Here, I try to understand your meaning.

  1. In our method for training the generator, we first convert XY="A goes to the bank => A catches a fish" into h_{xy}, and then find the closer vector X. Finally, we find background knowledge according to X (closer distance).
  2. In your method for training the generator, we can directly convert "A goes to the bank => A catches a fish" into h_{xy}, and then find background knowledge according to h_{xy} (closer distance).

I am not sure whether I correctly understand your meaning.

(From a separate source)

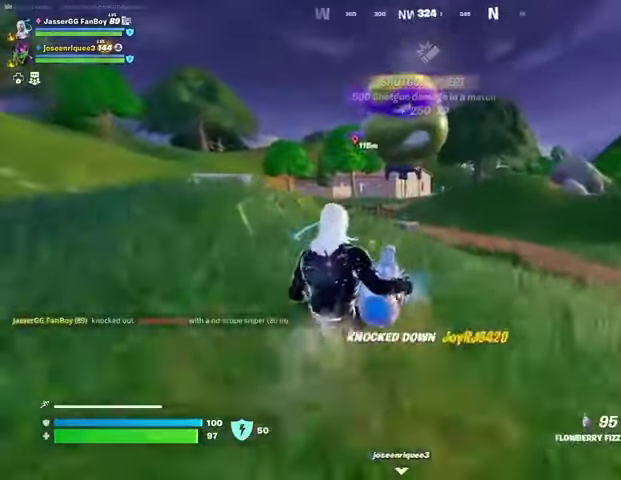
{"buttons": [], "left_stick": "up", "right_stick": "center", "events": []}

The reason to use VQ-VAE is that inferences are unseen in the inference phase (mentioned in section 3.3.1). That is to say, we can only use "A goes to the bank" in the inference phase. For our method, we first convert X="A goes to the bank" into h_x and find top-k vectors in Equation 3 [X_1, X_2, X_3,...,X_k] that can help find different background knowledge (such as "john went to the teller" and "John went fishing") to infer, because each vector X_i contains different semantics.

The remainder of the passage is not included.